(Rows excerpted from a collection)
*** Begin section ***

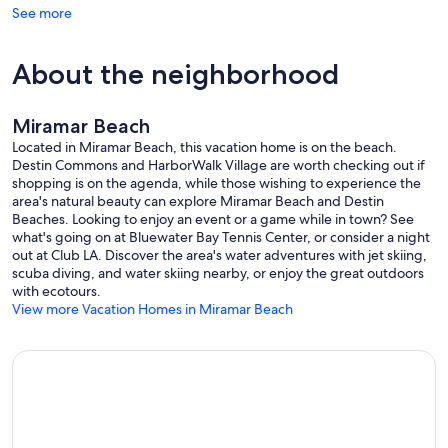
See more
About the neighborhood
Miramar Beach
Located in Miramar Beach, this vacation home is on the beach.
Destin Commons and HarborWalk Village are worth checking out if
shopping is on the agenda, while those wishing to experience the
area's natural beauty can explore Miramar Beach and Destin
Beaches. Looking to enjoy an event or a game while in town? See
what's going on at Bluewater Bay Tennis Center, or consider a night
out at Club LA. Discover the area's water adventures with jet skiing,
scuba diving, and water skiing nearby, or enjoy the great outdoors
with ecotours.
View more Vacation Homes in Miramar Beach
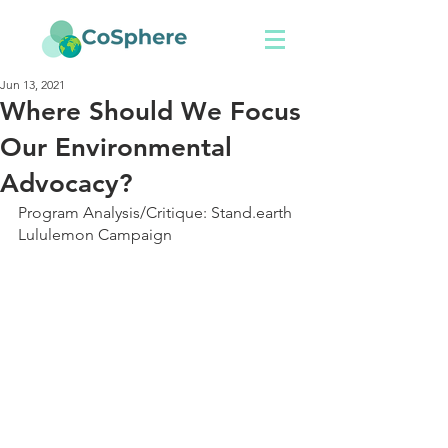
Jun 13, 2021
Where Should We Focus
Our Environmental
Advocacy?
Program Analysis/Critique: Stand.earth 
Lululemon Campaign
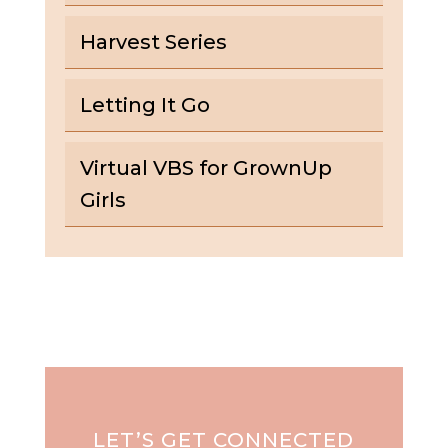
Harvest Series
Letting It Go
Virtual VBS for GrownUp
Girls
LET’S GET CONNECTED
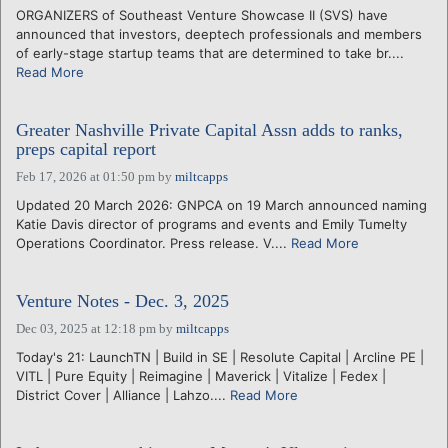
ORGANIZERS of Southeast Venture Showcase II (SVS) have
announced that investors, deeptech professionals and members
of early-stage startup teams that are determined to take br....
Read More
Greater Nashville Private Capital Assn adds to ranks,
preps capital report
Feb 17, 2026 at 01:50 pm
by
miltcapps
Updated 20 March 2026: GNPCA on 19 March announced naming
Katie Davis director of programs and events and Emily Tumelty
Operations Coordinator. Press release. V....
Read More
Venture Notes - Dec. 3, 2025
Dec 03, 2025 at 12:18 pm
by
miltcapps
Today's 21: LaunchTN | Build in SE | Resolute Capital | Arcline PE |
VITL | Pure Equity | Reimagine | Maverick | Vitalize | Fedex |
District Cover | Alliance | Lahzo....
Read More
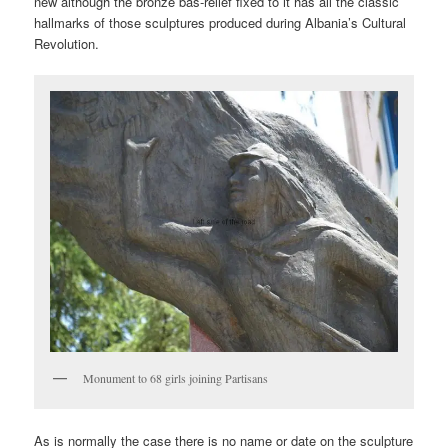
new although the bronze bas-relief fixed to it has all the classic
hallmarks of those sculptures produced during Albania’s Cultural
Revolution.
Monument to 68 girls joining Partisans
As is normally the case there is no name or date on the sculpture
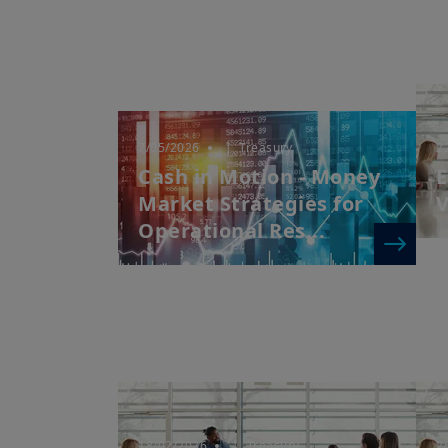
7/05/2026
| Treasury
2
Cash in Motion - Money
E
Market Strategies for
V
Operational Res...
18/02/2026
| Treasury
2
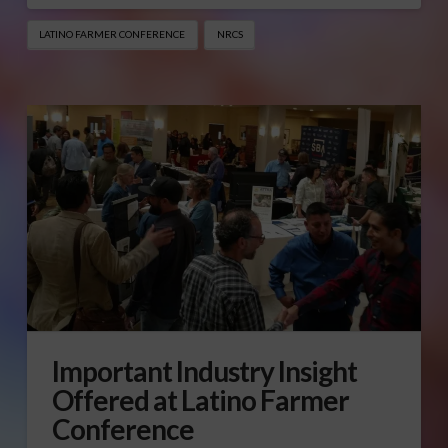
LATINO FARMER CONFERENCE
NRCS
Important Industry Insight
Offered at Latino Farmer
Conference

*** End section ***

◆ **Task goal**: Reproduce every line of the rows above word for word. Leave out the pictures.

◆ **Answer for the task**:
See more
About the neighborhood
Miramar Beach
Located in Miramar Beach, this vacation home is on the beach.
Destin Commons and HarborWalk Village are worth checking out if
shopping is on the agenda, while those wishing to experience the
area's natural beauty can explore Miramar Beach and Destin
Beaches. Looking to enjoy an event or a game while in town? See
what's going on at Bluewater Bay Tennis Center, or consider a night
out at Club LA. Discover the area's water adventures with jet skiing,
scuba diving, and water skiing nearby, or enjoy the great outdoors
with ecotours.
View more Vacation Homes in Miramar Beach
Jun 13, 2021
Where Should We Focus
Our Environmental
Advocacy?
Program Analysis/Critique: Stand.earth 
Lululemon Campaign
Harvest Series
Letting It Go
Virtual VBS for GrownUp
Girls
LET’S GET CONNECTED
ORGANIZERS of Southeast Venture Showcase II (SVS) have
announced that investors, deeptech professionals and members
of early-stage startup teams that are determined to take br....
Read More
Greater Nashville Private Capital Assn adds to ranks,
preps capital report
Feb 17, 2026 at 01:50 pm
by
miltcapps
Updated 20 March 2026: GNPCA on 19 March announced naming
Katie Davis director of programs and events and Emily Tumelty
Operations Coordinator. Press release. V....
Read More
Venture Notes - Dec. 3, 2025
Dec 03, 2025 at 12:18 pm
by
miltcapps
Today's 21: LaunchTN | Build in SE | Resolute Capital | Arcline PE |
VITL | Pure Equity | Reimagine | Maverick | Vitalize | Fedex |
District Cover | Alliance | Lahzo....
Read More
new although the bronze bas-relief fixed to it has all the classic
hallmarks of those sculptures produced during Albania’s Cultural
Revolution.
Monument to 68 girls joining Partisans
As is normally the case there is no name or date on the sculpture
7/05/2026
| Treasury
2
Cash in Motion - Money
E
Market Strategies for
V
Operational Res...
18/02/2026
| Treasury
2
LATINO FARMER CONFERENCE
NRCS
Important Industry Insight
Offered at Latino Farmer
Conference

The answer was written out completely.